## Texto da página
Nesta sexta-feira (10.out.2025), o órgão dos EUA CBP (Customs and Border Protection) divulgou nota afirmando que, após revisão dos registros migratórios, “foi determinado que o Sr. Martins não entrou nos Estados Unidos nessa data”. A nota diz ainda que “o ministro Alexandre de Moraes citou um registro incorreto para justificar a prisão prolongada do sr. Martins” e que a inserção desse dado “impreciso” nos sistemas da CBP está sendo investigada.
A CBP reforça a condenação ao uso indevido desta entrada falsa como fundamento de condenação ou prisão e afirma seu compromisso com integridade nos registros fronteiriços.
A repercussão internacional é inevitável. "O governo dos EUA rechaça a narrativa utilizada no Brasil e coloca em xeque a credibilidade da construção legal que levou ao encarceramento de Martins."
A defesa de Martins vinha apresentando desde antes divergências importantes sobre o registro: apontava erros na grafia do nome, uso de passaporte cancelado, inconsistências nos dados migratórios e deslocamentos comprovados no Brasil em dezembro de 2022.

## Instrução 1
Segundo o texto sobre a nota da CBP, em que data o órgão divulgou essa nota?

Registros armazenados
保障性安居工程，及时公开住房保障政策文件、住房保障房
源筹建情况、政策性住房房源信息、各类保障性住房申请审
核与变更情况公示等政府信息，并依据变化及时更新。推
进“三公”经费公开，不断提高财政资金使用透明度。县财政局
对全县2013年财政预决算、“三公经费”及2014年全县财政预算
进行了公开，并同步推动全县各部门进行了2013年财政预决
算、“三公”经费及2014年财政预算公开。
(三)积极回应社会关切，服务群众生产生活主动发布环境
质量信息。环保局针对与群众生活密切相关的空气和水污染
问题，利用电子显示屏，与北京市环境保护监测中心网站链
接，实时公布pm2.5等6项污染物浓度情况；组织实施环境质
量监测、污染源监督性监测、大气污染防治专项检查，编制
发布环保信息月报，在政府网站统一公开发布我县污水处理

## Instrução 2
Reproduza, sem nenhuma alteração, todas as linhas dos registros armazenados acima.

## Resposta redigida 1
Na sexta-feira, 10 de outubro de 2025.

## Resposta redigida 2
保障性安居工程，及时公开住房保障政策文件、住房保障房
源筹建情况、政策性住房房源信息、各类保障性住房申请审
核与变更情况公示等政府信息，并依据变化及时更新。推
进“三公”经费公开，不断提高财政资金使用透明度。县财政局
对全县2013年财政预决算、“三公经费”及2014年全县财政预算
进行了公开，并同步推动全县各部门进行了2013年财政预决
算、“三公”经费及2014年财政预算公开。
(三)积极回应社会关切，服务群众生产生活主动发布环境
质量信息。环保局针对与群众生活密切相关的空气和水污染
问题，利用电子显示屏，与北京市环境保护监测中心网站链
接，实时公布pm2.5等6项污染物浓度情况；组织实施环境质
量监测、污染源监督性监测、大气污染防治专项检查，编制
发布环保信息月报，在政府网站统一公开发布我县污水处理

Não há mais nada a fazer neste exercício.